Start of Records to use

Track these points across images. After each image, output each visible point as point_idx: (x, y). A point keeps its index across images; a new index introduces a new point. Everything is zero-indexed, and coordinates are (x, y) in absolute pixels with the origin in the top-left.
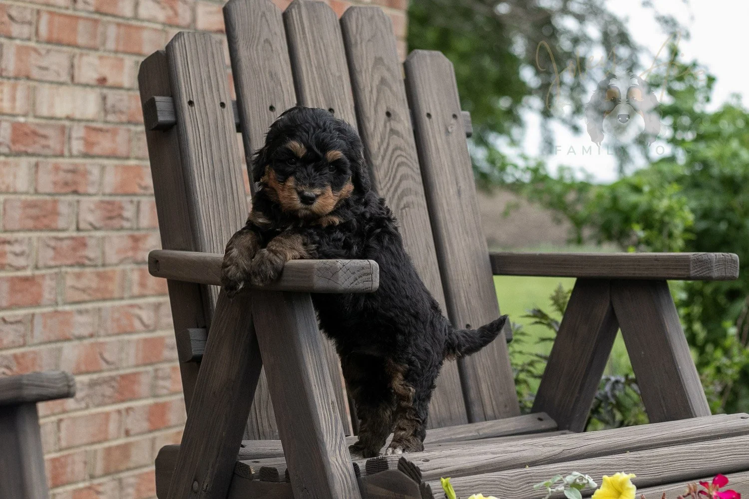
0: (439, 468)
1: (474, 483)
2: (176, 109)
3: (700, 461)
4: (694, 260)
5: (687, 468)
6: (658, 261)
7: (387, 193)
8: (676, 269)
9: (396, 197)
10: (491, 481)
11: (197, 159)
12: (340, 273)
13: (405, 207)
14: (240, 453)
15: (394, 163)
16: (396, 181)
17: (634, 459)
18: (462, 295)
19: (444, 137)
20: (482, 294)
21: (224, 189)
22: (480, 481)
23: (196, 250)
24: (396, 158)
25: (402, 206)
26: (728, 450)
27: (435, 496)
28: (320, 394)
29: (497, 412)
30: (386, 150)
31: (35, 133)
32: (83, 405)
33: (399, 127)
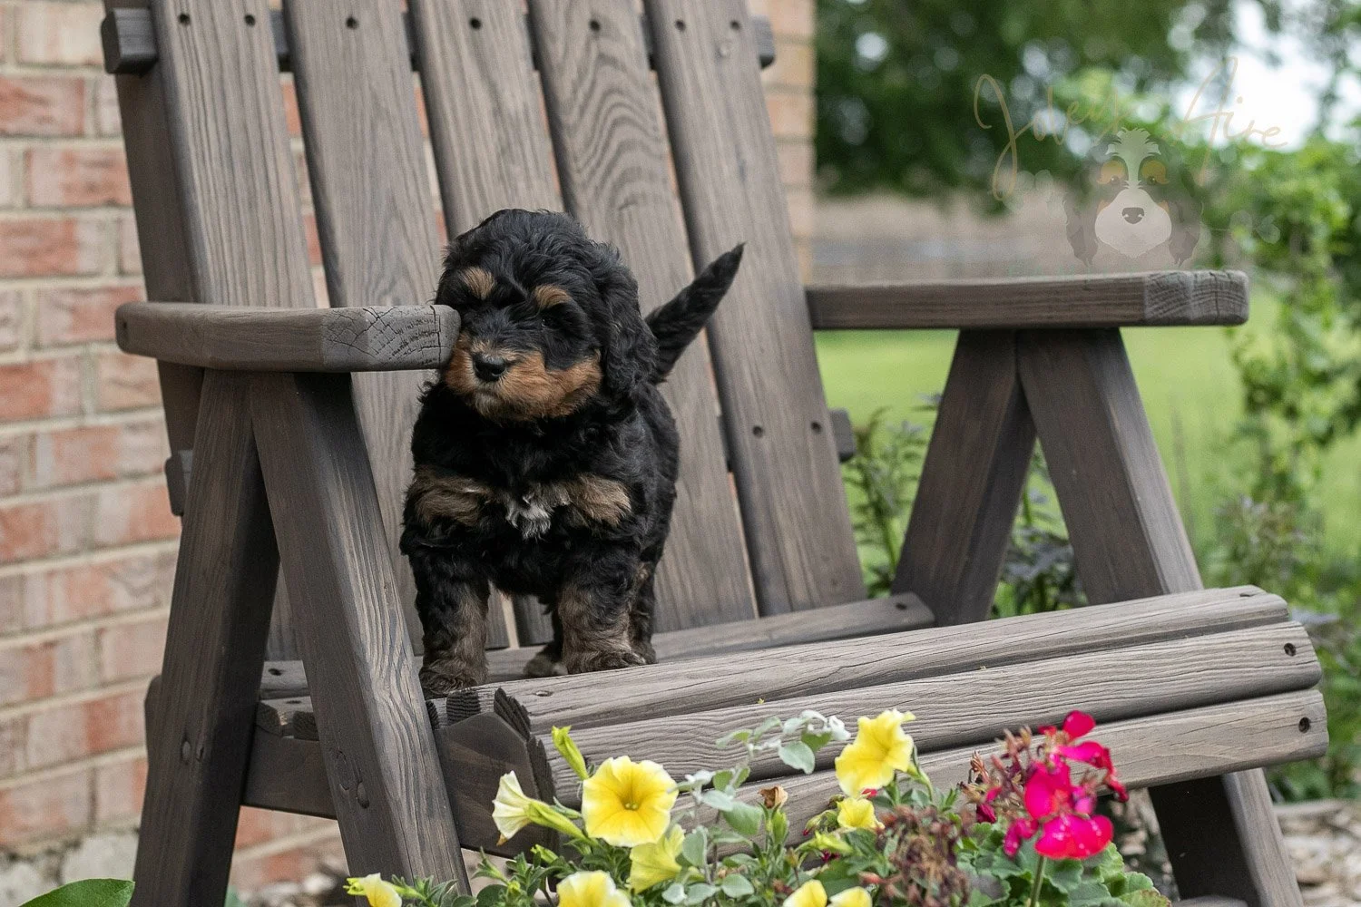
0: (568, 708)
1: (639, 737)
2: (156, 33)
3: (1138, 683)
4: (1152, 285)
5: (1107, 697)
6: (1089, 290)
7: (590, 179)
8: (1121, 305)
9: (609, 185)
10: (675, 732)
11: (196, 125)
12: (371, 333)
13: (627, 204)
14: (262, 687)
15: (606, 119)
16: (610, 155)
17: (991, 682)
18: (746, 370)
19: (711, 66)
20: (788, 368)
21: (250, 180)
22: (653, 731)
23: (197, 300)
24: (610, 111)
25: (621, 200)
26: (1201, 659)
27: (552, 763)
28: (361, 570)
29: (815, 594)
30: (589, 96)
31: (20, 96)
32: (148, 599)
33: (614, 49)
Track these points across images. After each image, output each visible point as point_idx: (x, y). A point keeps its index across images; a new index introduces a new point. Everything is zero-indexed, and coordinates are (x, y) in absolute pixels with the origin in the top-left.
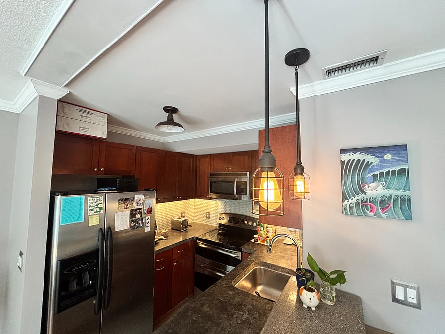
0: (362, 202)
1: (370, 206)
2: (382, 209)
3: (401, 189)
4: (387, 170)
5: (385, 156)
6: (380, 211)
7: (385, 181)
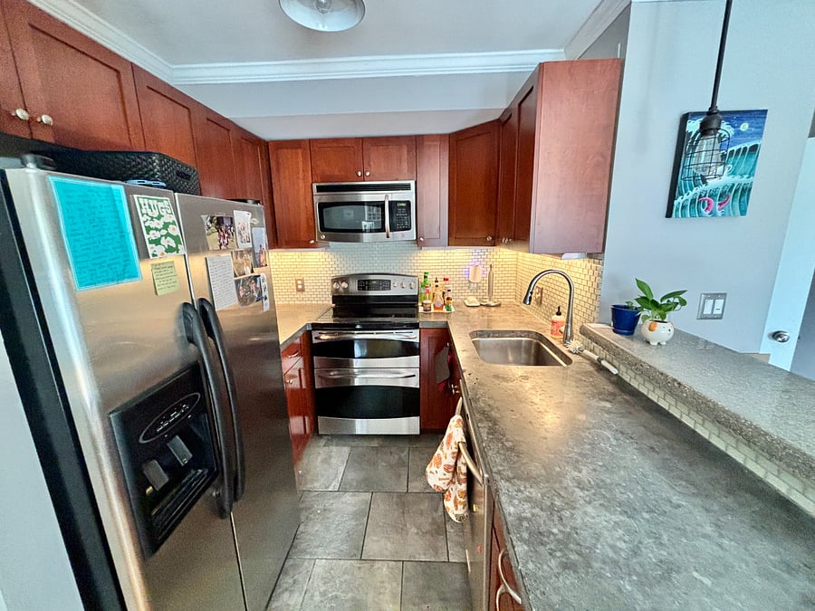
0: (700, 197)
1: (709, 201)
2: (720, 204)
3: (745, 174)
4: (738, 147)
5: (742, 126)
6: (717, 207)
7: (733, 164)
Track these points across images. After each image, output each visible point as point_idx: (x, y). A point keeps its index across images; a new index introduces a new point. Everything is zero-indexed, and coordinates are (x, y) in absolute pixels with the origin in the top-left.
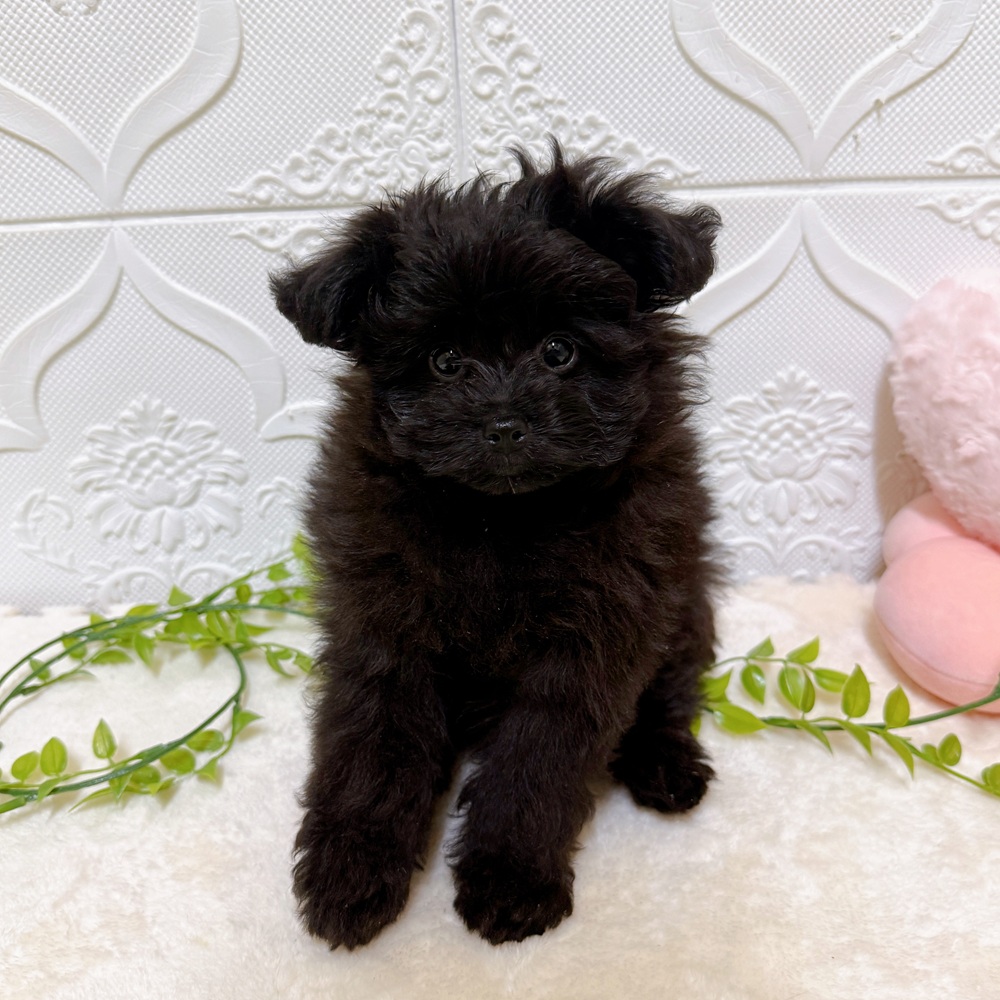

End of Records to use

| What you need to do |
Exclude the images and copy every record above exactly.

| Result of this task |
Track these points across images. After each image, output each visible point as point_idx: (x, y). A point keeps its index across images; a new index introduces a new point. Everything is zero-indexed, and coordinates are (x, y) in absolute pixels with the origin in the top-left.
0: (439, 468)
1: (474, 483)
2: (176, 109)
3: (700, 461)
4: (694, 260)
5: (687, 468)
6: (658, 261)
7: (387, 193)
8: (676, 269)
9: (396, 197)
10: (491, 481)
11: (197, 159)
12: (340, 273)
13: (405, 207)
14: (240, 453)
15: (394, 163)
16: (396, 181)
17: (634, 459)
18: (462, 295)
19: (444, 137)
20: (482, 294)
21: (224, 189)
22: (480, 481)
23: (196, 250)
24: (396, 158)
25: (402, 206)
26: (728, 450)
27: (435, 496)
28: (320, 394)
29: (497, 412)
30: (386, 150)
31: (35, 133)
32: (83, 405)
33: (399, 127)
0: (568, 708)
1: (639, 737)
2: (156, 33)
3: (1138, 683)
4: (1152, 285)
5: (1107, 697)
6: (1089, 290)
7: (590, 179)
8: (1121, 305)
9: (609, 185)
10: (675, 732)
11: (196, 125)
12: (371, 333)
13: (627, 204)
14: (262, 687)
15: (606, 119)
16: (610, 155)
17: (991, 682)
18: (746, 370)
19: (711, 66)
20: (788, 368)
21: (250, 180)
22: (653, 731)
23: (197, 300)
24: (610, 111)
25: (621, 200)
26: (1201, 659)
27: (552, 763)
28: (361, 570)
29: (815, 594)
30: (589, 96)
31: (20, 96)
32: (148, 599)
33: (614, 49)
Track these points across images. After each image, output each visible point as point_idx: (x, y). A point keeps its index across images; a new index introduces a new point. Everything is zero-indexed, and coordinates are (x, y) in absolute pixels with the origin in the top-left.
0: (362, 202)
1: (370, 206)
2: (382, 209)
3: (401, 189)
4: (387, 170)
5: (385, 156)
6: (380, 211)
7: (385, 181)
0: (700, 197)
1: (709, 201)
2: (720, 204)
3: (745, 174)
4: (738, 147)
5: (742, 126)
6: (717, 207)
7: (733, 164)
Track these points across images. After each image, output each visible point as point_idx: (x, y). A point keeps its index across images; a new index introduces a new point. Everything is zero-indexed, and coordinates are (x, y) in absolute pixels with the origin in the top-left.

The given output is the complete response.